Stored data entries:
--

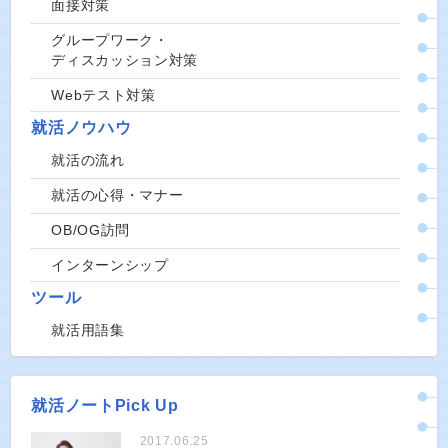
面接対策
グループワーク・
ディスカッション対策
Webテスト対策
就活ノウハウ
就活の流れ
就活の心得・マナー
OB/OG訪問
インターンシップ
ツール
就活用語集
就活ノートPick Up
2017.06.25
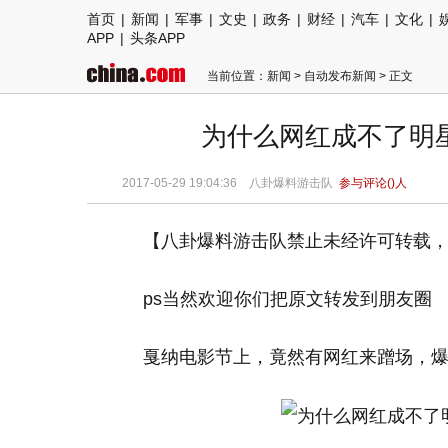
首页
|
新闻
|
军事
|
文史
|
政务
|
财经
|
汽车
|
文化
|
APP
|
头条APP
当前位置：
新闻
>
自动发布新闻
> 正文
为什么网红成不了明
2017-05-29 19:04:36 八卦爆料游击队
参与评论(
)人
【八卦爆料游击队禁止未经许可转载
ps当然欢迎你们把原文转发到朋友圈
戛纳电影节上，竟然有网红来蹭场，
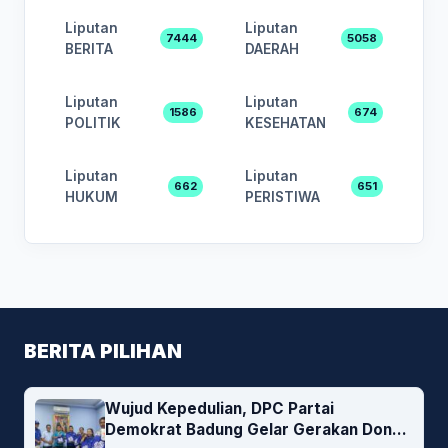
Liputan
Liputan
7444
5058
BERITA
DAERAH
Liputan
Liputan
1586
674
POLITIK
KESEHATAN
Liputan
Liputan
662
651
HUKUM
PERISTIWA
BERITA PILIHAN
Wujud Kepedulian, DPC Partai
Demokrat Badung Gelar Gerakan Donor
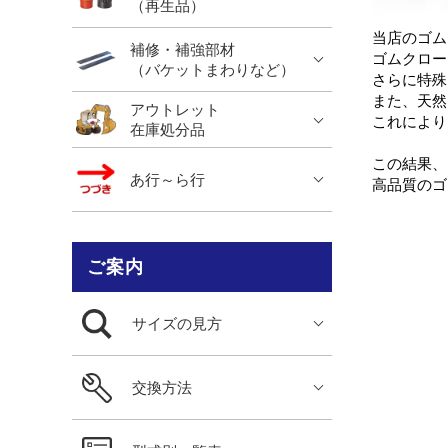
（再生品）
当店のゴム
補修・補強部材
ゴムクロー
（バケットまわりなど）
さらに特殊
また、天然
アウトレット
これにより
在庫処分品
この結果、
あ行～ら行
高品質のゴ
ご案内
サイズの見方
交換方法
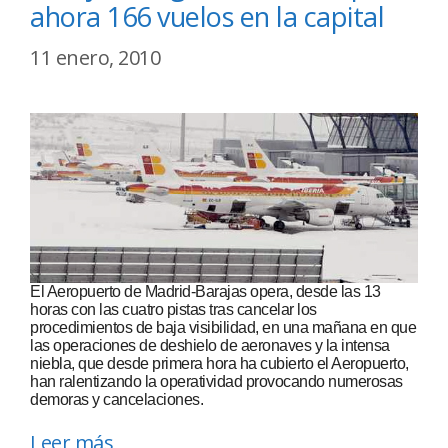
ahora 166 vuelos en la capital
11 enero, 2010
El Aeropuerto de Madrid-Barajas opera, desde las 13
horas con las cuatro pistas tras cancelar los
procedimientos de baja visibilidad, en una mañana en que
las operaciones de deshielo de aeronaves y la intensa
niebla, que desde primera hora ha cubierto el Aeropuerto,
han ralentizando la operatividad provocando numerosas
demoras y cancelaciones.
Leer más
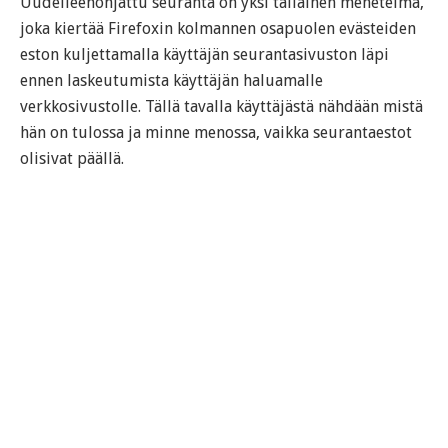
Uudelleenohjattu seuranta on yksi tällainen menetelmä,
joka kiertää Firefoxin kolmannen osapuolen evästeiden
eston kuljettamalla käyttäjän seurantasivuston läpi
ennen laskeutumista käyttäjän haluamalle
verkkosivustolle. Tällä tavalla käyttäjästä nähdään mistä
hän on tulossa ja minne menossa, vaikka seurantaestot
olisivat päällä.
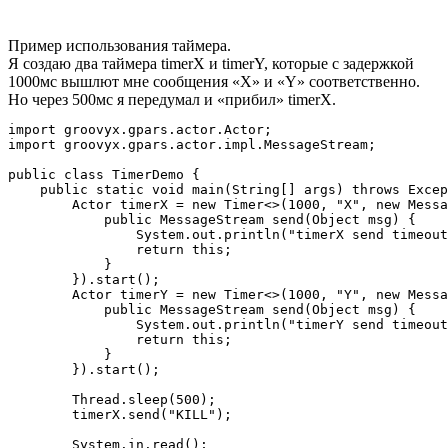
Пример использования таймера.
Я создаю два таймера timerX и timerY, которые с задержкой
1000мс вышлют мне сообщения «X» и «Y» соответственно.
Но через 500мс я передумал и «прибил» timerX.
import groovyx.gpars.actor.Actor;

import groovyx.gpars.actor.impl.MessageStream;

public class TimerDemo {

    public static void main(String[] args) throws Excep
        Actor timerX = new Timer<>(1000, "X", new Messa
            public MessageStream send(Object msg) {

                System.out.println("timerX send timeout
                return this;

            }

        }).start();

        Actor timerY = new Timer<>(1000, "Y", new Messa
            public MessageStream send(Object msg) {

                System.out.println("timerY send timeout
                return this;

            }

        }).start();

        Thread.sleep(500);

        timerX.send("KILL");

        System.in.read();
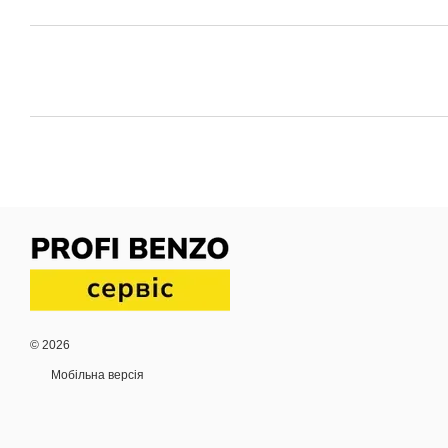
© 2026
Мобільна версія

--

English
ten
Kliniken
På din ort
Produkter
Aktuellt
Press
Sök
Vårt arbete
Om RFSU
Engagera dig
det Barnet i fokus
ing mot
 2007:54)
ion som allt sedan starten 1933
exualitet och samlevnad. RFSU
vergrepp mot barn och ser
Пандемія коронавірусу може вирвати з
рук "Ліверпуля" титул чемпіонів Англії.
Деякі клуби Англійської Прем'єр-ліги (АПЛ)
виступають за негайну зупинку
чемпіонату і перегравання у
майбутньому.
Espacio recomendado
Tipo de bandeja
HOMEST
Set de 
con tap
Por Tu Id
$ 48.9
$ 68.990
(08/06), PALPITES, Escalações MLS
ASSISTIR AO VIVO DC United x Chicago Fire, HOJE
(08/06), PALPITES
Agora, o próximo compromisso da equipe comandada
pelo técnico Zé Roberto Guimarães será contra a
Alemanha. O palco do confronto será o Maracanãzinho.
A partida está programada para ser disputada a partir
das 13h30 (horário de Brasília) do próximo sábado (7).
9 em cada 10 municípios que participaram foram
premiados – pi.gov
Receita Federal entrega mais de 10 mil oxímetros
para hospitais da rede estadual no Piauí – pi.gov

--

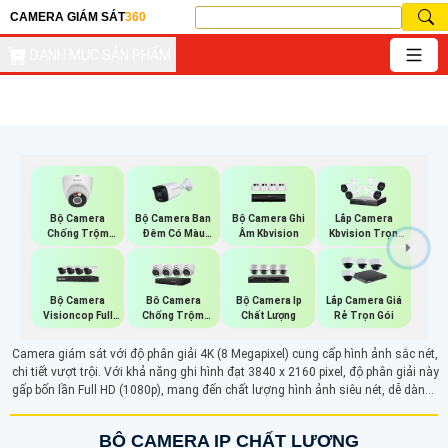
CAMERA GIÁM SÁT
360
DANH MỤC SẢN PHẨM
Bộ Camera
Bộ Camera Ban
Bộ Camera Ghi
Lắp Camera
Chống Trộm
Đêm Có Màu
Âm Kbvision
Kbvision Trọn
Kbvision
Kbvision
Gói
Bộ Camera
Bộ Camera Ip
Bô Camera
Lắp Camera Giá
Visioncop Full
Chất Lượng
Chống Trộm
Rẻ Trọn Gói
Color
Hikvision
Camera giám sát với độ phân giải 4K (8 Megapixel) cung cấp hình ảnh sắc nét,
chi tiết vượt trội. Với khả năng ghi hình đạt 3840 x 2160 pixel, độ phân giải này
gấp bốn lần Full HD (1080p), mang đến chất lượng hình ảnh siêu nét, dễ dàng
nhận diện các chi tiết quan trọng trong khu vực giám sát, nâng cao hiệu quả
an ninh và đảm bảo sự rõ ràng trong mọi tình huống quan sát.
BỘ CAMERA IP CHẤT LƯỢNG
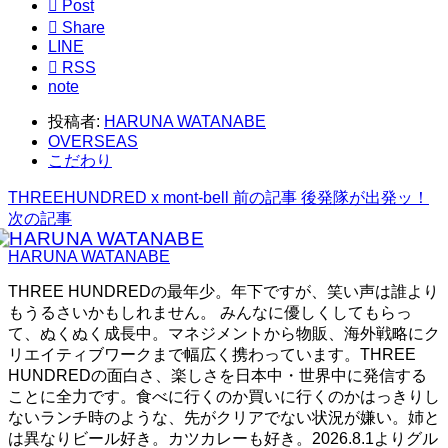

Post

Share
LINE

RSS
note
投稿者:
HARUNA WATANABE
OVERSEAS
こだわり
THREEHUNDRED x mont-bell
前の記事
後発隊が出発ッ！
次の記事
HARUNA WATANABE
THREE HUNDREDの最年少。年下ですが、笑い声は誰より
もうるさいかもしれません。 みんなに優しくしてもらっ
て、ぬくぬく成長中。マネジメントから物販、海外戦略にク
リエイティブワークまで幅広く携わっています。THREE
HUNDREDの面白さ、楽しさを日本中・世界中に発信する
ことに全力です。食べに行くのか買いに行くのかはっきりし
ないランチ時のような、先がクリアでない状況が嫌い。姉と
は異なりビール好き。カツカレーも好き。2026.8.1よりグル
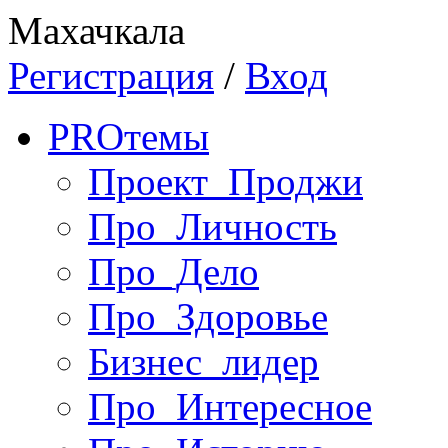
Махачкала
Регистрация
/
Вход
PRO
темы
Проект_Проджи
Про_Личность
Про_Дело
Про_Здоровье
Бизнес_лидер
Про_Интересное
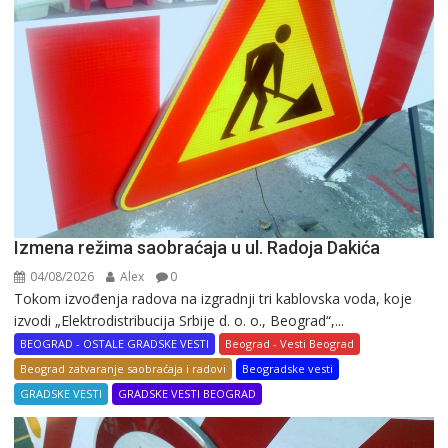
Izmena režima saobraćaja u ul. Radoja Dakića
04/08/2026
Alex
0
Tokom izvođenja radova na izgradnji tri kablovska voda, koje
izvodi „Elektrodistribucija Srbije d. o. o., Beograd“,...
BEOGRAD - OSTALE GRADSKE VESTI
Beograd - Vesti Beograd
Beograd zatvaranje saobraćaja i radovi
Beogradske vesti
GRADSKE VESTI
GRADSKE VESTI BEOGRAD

--

TASK BRIEF: Reproduce, word for word, the stretch of the rows from the line containing "Izmena režima saobraćaja u ul. Radoja Dakića" through the line containing "GRADSKE VESTI BEOGRAD", both lines included.

ANSWER:
Izmena režima saobraćaja u ul. Radoja Dakića
04/08/2026
Alex
0
Tokom izvođenja radova na izgradnji tri kablovska voda, koje
izvodi „Elektrodistribucija Srbije d. o. o., Beograd“,...
BEOGRAD - OSTALE GRADSKE VESTI
Beograd - Vesti Beograd
Beograd zatvaranje saobraćaja i radovi
Beogradske vesti
GRADSKE VESTI
GRADSKE VESTI BEOGRAD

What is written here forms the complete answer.